### [THE PROBLEM]
Please carry the forum thread about overnight lows without basal insulin further, writing on from its final reply.

### [TEXT PROVIDED]
>>>>

Overnight lows WITHOUT basal?

So I just did a 1 week trial on a Medtronic CGM. I got the report this morning - seems I went low (<70, lowest was 51) 7/8 nights, usually around 6am but also a couple days it was up and down throughout the night. I’m not taking basal and didn’t bolus anything for meals. Why the lows?

ETA: since I’m posting anyway…any input on why I would also start going low at ~3hr mark after eating when I bolus, even if it seems to be the correct ratio for the food I ate?

have you tried finger-prick testing during those times? Our son often goes low at night on Dexcom but we test and he’s usually in the low 70s to mid 80s. I think it might have to do with what’s going on in his interstitial fluid while he’s asleep

Sometimes Dexcom gives false lows while asleep if you end up putting pressure on it (sleeping on top of it), so I agree re: testing to make sure. Those usually look like a sudden low, in my experience. However, if it’s a slow progression toward low over hours, it’s more likely to be a true low.

If you’re T1, how are you currently treating your diabetes if you’re able to skip basal and boluses? Are you very early stage LADA?

<<<<

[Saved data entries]
>>>>

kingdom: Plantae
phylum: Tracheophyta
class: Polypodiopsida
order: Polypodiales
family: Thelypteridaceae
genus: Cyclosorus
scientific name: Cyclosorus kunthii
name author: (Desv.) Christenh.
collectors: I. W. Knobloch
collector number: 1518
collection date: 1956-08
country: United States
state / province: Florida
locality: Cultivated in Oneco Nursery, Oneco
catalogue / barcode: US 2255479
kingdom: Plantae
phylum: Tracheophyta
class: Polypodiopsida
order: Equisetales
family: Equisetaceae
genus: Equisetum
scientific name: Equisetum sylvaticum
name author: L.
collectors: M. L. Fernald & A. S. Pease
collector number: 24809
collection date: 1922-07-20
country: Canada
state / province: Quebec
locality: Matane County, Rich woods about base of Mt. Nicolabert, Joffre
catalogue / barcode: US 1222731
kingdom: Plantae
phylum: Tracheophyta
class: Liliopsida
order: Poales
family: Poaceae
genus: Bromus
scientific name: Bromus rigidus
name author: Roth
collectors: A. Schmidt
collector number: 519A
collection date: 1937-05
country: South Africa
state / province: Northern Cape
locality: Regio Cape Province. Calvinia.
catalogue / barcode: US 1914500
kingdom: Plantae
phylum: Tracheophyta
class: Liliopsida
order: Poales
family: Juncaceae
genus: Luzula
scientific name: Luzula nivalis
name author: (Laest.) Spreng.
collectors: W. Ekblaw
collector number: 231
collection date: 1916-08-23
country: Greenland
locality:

<<<<

### [WRITTEN ANSWER]
Unfortunately, since it was only a trial, I wasn’t allowed to have a receiver, so I didn’t see the results until this morning (trial ended last Wednesday), so I didn’t check during those times because I had no idea what was going on (and the lows didn’t wake me). It’s definitely a slowly progressing downward trend all night, not just sudden drops. I’ll attach the graph…

@cardamom, ha, that is a LONG story. The short of it is I’m not controlling my blood sugar overall except through diet and bolus when I eat more than lower carb meals. I temporarily experienced normal blood sugars (unless I ate a lot of carbs) after I had my baby almost 3 months ago, but slowly everything’s started getting harder to control through diet alone. I didn’t take any insulin while on the trial because the point of it was to show my doc where I’m at (I was only on insulin during pregnancy, so she hasn’t ever prescribed anything for me, thinking I was still in early stages not needing anything but diet adjustments). Pregnancy kicked things further along, we think.

@Pianoplayer7008, each one of us has a Duration of Insulin Action. For my son, it is 5 hours and 20 minutes +/- 30 mins variability, which means that insulin will act on him for that long. Depending upon the conditions, he may go lower more than 3 hours after bolusing, possibly up to 5 hours after bolusing.

One other factor may be at work – exercise may cause you to go very low, many hours after exercise. Again, for my son, if he has a 2 hour sports practice ending at 5:00pm, if may still be going lower at midnight. This is due to the fact that muscles and liver (and kidney etc.) will be trying to replenish their glycogen supply. They use the sugar present in the blood for that purpose.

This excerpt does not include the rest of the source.